▶ _REQUIRED ACTION_: Your reply should be a single number, the count of lines in the records that contain the string "admin".

[Extracted data entries]
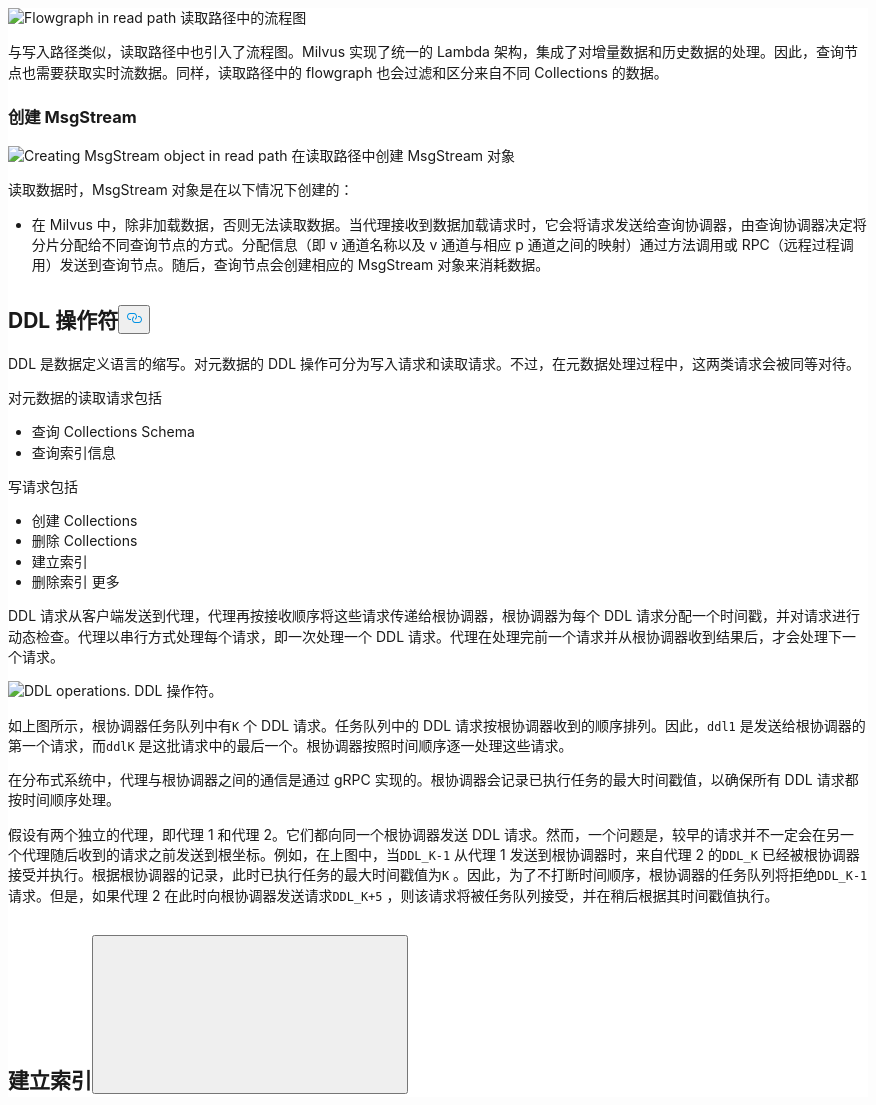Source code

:    <span class="img-wrapper"> <img translate="no" src="https://assets.zilliz.com/Flowgraph_in_read_path_8a5faf2d58.png" alt="Flowgraph in read path" class="doc-image" id="flowgraph-in-read-path" />
   </span> <span class="img-wrapper"> <span>读取路径中的流程图</span> </span></p>
<p>与写入路径类似，读取路径中也引入了流程图。Milvus 实现了统一的 Lambda 架构，集成了对增量数据和历史数据的处理。因此，查询节点也需要获取实时流数据。同样，读取路径中的 flowgraph 也会过滤和区分来自不同 Collections 的数据。</p>
<h3 id="MsgStream-creation" class="common-anchor-header">创建 MsgStream</h3><p>
  
   <span class="img-wrapper"> <img translate="no" src="https://assets.zilliz.com/Creating_Msg_Stream_object_in_read_path_7f059bde2f.png" alt="Creating MsgStream object in read path" class="doc-image" id="creating-msgstream-object-in-read-path" />
   </span> <span class="img-wrapper"> <span>在读取路径中创建 MsgStream 对象</span> </span></p>
<p>读取数据时，MsgStream 对象是在以下情况下创建的：</p>
<ul>
<li>在 Milvus 中，除非加载数据，否则无法读取数据。当代理接收到数据加载请求时，它会将请求发送给查询协调器，由查询协调器决定将分片分配给不同查询节点的方式。分配信息（即 v 通道名称以及 v 通道与相应 p 通道之间的映射）通过方法调用或 RPC（远程过程调用）发送到查询节点。随后，查询节点会创建相应的 MsgStream 对象来消耗数据。</li>
</ul>
<h2 id="DDL-operations" class="common-anchor-header">DDL 操作符<button data-href="#DDL-operations" class="anchor-icon" translate="no">
      <svg translate="no"
        aria-hidden="true"
        focusable="false"
        height="20"
        version="1.1"
        viewBox="0 0 16 16"
        width="16"
      >
        <path
          fill="#0092E4"
          fill-rule="evenodd"
          d="M4 9h1v1H4c-1.5 0-3-1.69-3-3.5S2.55 3 4 3h4c1.45 0 3 1.69 3 3.5 0 1.41-.91 2.72-2 3.25V8.59c.58-.45 1-1.27 1-2.09C10 5.22 8.98 4 8 4H4c-.98 0-2 1.22-2 2.5S3 9 4 9zm9-3h-1v1h1c1 0 2 1.22 2 2.5S13.98 12 13 12H9c-.98 0-2-1.22-2-2.5 0-.83.42-1.64 1-2.09V6.25c-1.09.53-2 1.84-2 3.25C6 11.31 7.55 13 9 13h4c1.45 0 3-1.69 3-3.5S14.5 6 13 6z"
        ></path>
      </svg>
    </button></h2><p>DDL 是数据定义语言的缩写。对元数据的 DDL 操作可分为写入请求和读取请求。不过，在元数据处理过程中，这两类请求会被同等对待。</p>
<p>对元数据的读取请求包括</p>
<ul>
<li>查询 Collections Schema</li>
<li>查询索引信息</li>
</ul>
<p>写请求包括</p>
<ul>
<li>创建 Collections</li>
<li>删除 Collections</li>
<li>建立索引</li>
<li>删除索引 更多</li>
</ul>
<p>DDL 请求从客户端发送到代理，代理再按接收顺序将这些请求传递给根协调器，根协调器为每个 DDL 请求分配一个时间戳，并对请求进行动态检查。代理以串行方式处理每个请求，即一次处理一个 DDL 请求。代理在处理完前一个请求并从根协调器收到结果后，才会处理下一个请求。</p>
<p>
  
   <span class="img-wrapper"> <img translate="no" src="https://assets.zilliz.com/DDL_operations_02679a393c.png" alt="DDL operations." class="doc-image" id="ddl-operations." />
   </span> <span class="img-wrapper"> <span>DDL 操作符。</span> </span></p>
<p>如上图所示，根协调器任务队列中有<code translate="no">K</code> 个 DDL 请求。任务队列中的 DDL 请求按根协调器收到的顺序排列。因此，<code translate="no">ddl1</code> 是发送给根协调器的第一个请求，而<code translate="no">ddlK</code> 是这批请求中的最后一个。根协调器按照时间顺序逐一处理这些请求。</p>
<p>在分布式系统中，代理与根协调器之间的通信是通过 gRPC 实现的。根协调器会记录已执行任务的最大时间戳值，以确保所有 DDL 请求都按时间顺序处理。</p>
<p>假设有两个独立的代理，即代理 1 和代理 2。它们都向同一个根协调器发送 DDL 请求。然而，一个问题是，较早的请求并不一定会在另一个代理随后收到的请求之前发送到根坐标。例如，在上图中，当<code translate="no">DDL_K-1</code> 从代理 1 发送到根协调器时，来自代理 2 的<code translate="no">DDL_K</code> 已经被根协调器接受并执行。根据根协调器的记录，此时已执行任务的最大时间戳值为<code translate="no">K</code> 。因此，为了不打断时间顺序，根协调器的任务队列将拒绝<code translate="no">DDL_K-1</code> 请求。但是，如果代理 2 在此时向根协调器发送请求<code translate="no">DDL_K+5</code> ，则该请求将被任务队列接受，并在稍后根据其时间戳值执行。</p>
<h2 id="Indexing" class="common-anchor-header">建立索引<button data-href="#Indexing" class="anchor-icon" translate="no">
      <svg translate="no"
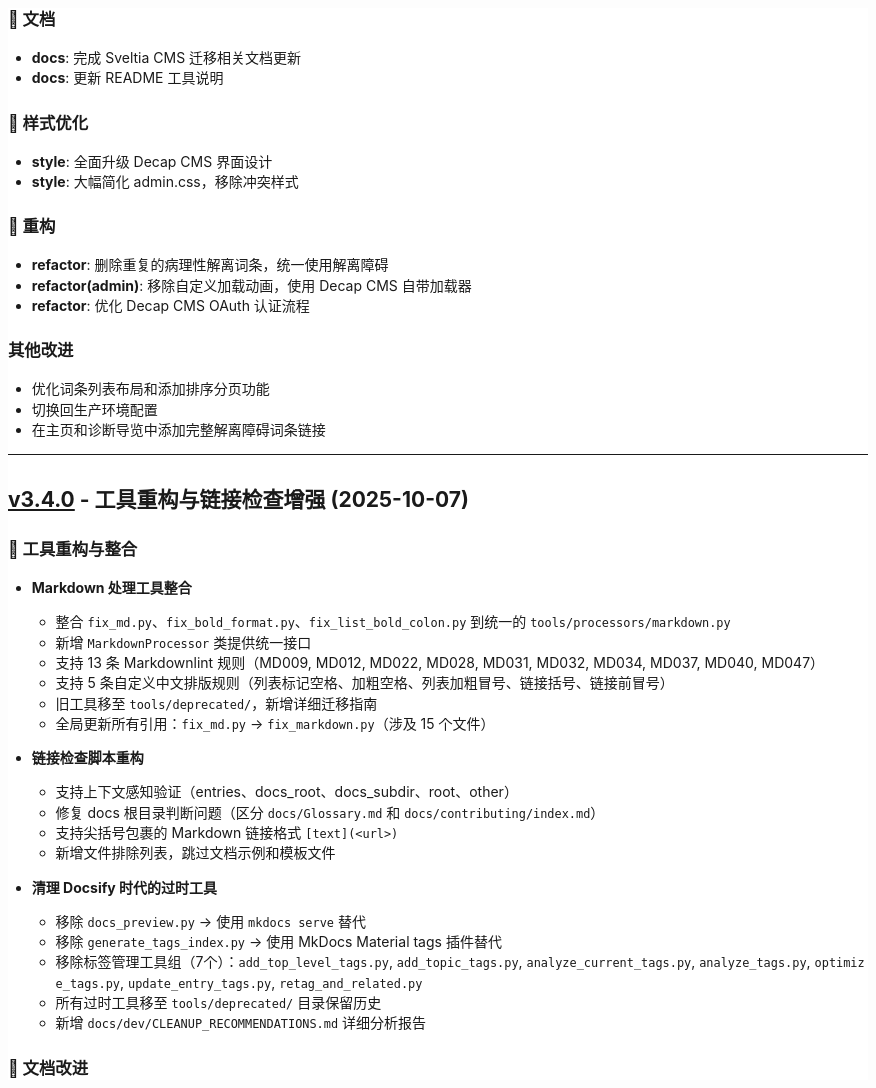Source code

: ### 📝 文档

- **docs**: 完成 Sveltia CMS 迁移相关文档更新
- **docs**: 更新 README 工具说明

### 🎨 样式优化

- **style**: 全面升级 Decap CMS 界面设计
- **style**: 大幅简化 admin.css，移除冲突样式

### 🔧 重构

- **refactor**: 删除重复的病理性解离词条，统一使用解离障碍
- **refactor(admin)**: 移除自定义加载动画，使用 Decap CMS 自带加载器
- **refactor**: 优化 Decap CMS OAuth 认证流程

### 其他改进

- 优化词条列表布局和添加排序分页功能
- 切换回生产环境配置
- 在主页和诊断导览中添加完整解离障碍词条链接

---

## [v3.4.0](https://github.com/mps-team-cn/Multiple_personality_system_wiki/releases/tag/v3.4.0) - 工具重构与链接检查增强 (2025-10-07)

### 🔧 工具重构与整合

- **Markdown 处理工具整合**
    - 整合 `fix_md.py`、`fix_bold_format.py`、`fix_list_bold_colon.py` 到统一的 `tools/processors/markdown.py`
    - 新增 `MarkdownProcessor` 类提供统一接口
    - 支持 13 条 Markdownlint 规则（MD009, MD012, MD022, MD028, MD031, MD032, MD034, MD037, MD040, MD047）
    - 支持 5 条自定义中文排版规则（列表标记空格、加粗空格、列表加粗冒号、链接括号、链接前冒号）
    - 旧工具移至 `tools/deprecated/`，新增详细迁移指南
    - 全局更新所有引用：`fix_md.py` → `fix_markdown.py`（涉及 15 个文件）

- **链接检查脚本重构**
    - 支持上下文感知验证（entries、docs_root、docs_subdir、root、other）
    - 修复 docs 根目录判断问题（区分 `docs/Glossary.md` 和 `docs/contributing/index.md`）
    - 支持尖括号包裹的 Markdown 链接格式 `[text](<url>)`
    - 新增文件排除列表，跳过文档示例和模板文件

- **清理 Docsify 时代的过时工具**
    - 移除 `docs_preview.py` → 使用 `mkdocs serve` 替代
    - 移除 `generate_tags_index.py` → 使用 MkDocs Material tags 插件替代
    - 移除标签管理工具组（7个）：`add_top_level_tags.py`, `add_topic_tags.py`, `analyze_current_tags.py`, `analyze_tags.py`, `optimize_tags.py`, `update_entry_tags.py`, `retag_and_related.py`
    - 所有过时工具移至 `tools/deprecated/` 目录保留历史
    - 新增 `docs/dev/CLEANUP_RECOMMENDATIONS.md` 详细分析报告

### 📝 文档改进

▶ _EXERCISE RESPONSE_: 2